Makineler desen tanımada insanlardan çok daha iyiler; çünkü 1) Daha çok veriyi daha kısa sürede toplayabiliyorlar. 2) Topladıkları veriyi çok boyutlu bir sanal matematik uzayında işleyebiliyorlar; yani bir konuya insanlardan çok daha farklı açılardan bakabiliyorlar.

Biz de insandan zeki yapay zeka (süperzeka) geliştirmeye en çok bu alanda yakınız: Riziko bilgi yarışması şampiyonu IBM Watson ve Google’ın dünya ile olimpiyat go şampiyonlarını yenen Alfa Go yazılımı derin öğrenme ile desen tanıma tekniği kullanıyor.
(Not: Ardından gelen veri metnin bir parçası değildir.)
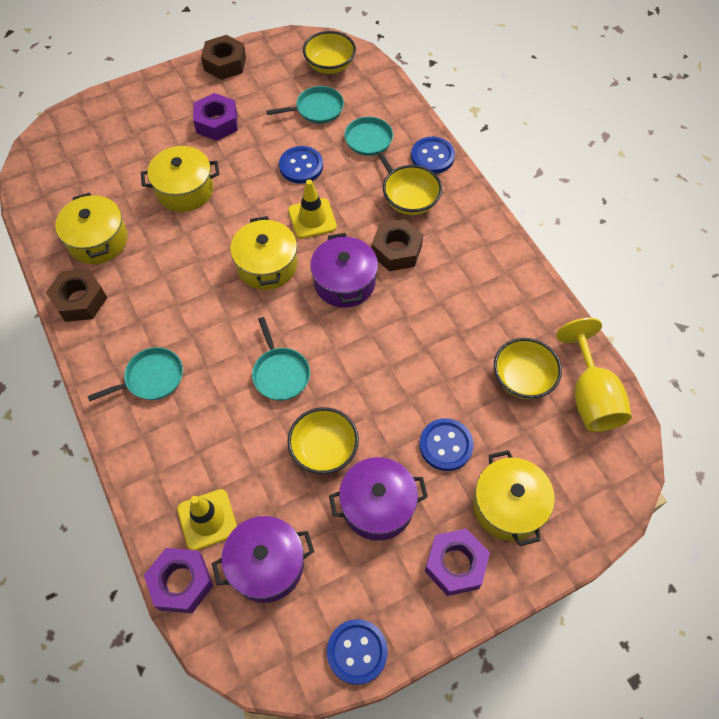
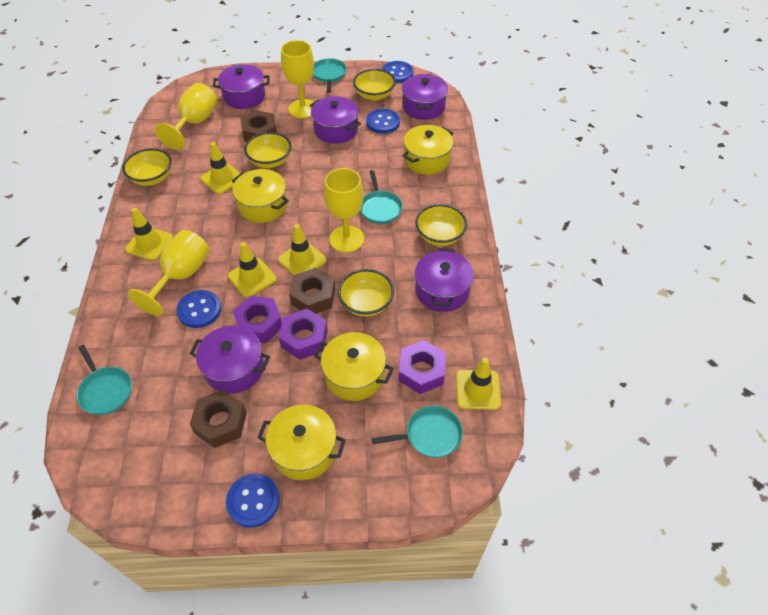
purple pot: 3 -> 5
yellow bowl: 4 -> 5
yellow goblet: 1 -> 4
yellow traffic cone: 2 -> 5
Modern nörologlar da insan beyninin, nöronlardan oluşan doğal desen tanıma birimleri kullandığını söylüyor.

En Derin Öğrenme

Bu bağlamda birden fazla derin öğrenme tekniği olduğunu belirtelim. Bunlar insan beyninin yeni şeyler öğrenme yetisini farklı şekillerde taklit eden farklı derin öğrenme türleridir. Hatta içlerinde aldığı kararları nasıl ve neye göre aldığını söyleyen, böylece hem hukuki hem de mali sorumluluk taşıyabilen derin öğrenme teknikleri bile var.

Örneğin görselleri soldan sağa veya yukarıdan aşağıya tarayarak, yani hiyerarşik olarak analiz eden yapay sinir ağlarına evrişimli nöral ağlar (CNN) diyoruz. Bu derin öğrenme tekniği Latin alfabesinde yazıları soldan sağa okuyarak anlamayı taklit edebiliyor. CNN, bir fotoğraftaki yetişkinleri çocuklardan ayırmak veya yüz tanımakta kullanılabiliyor.

Makine öğrenimi söz konusu olduğunda yapay zekayı büyük veriyle, çok büyük veriyle beslemek zorundayız. Örneğin, IBM Watson’ın kanser araştırmalarında doktorlara dolaylı önerilerde bulunabilmek için milyonlarca sayfalık hasta kaydı ve araştırma makalesi okuması gerekiyor.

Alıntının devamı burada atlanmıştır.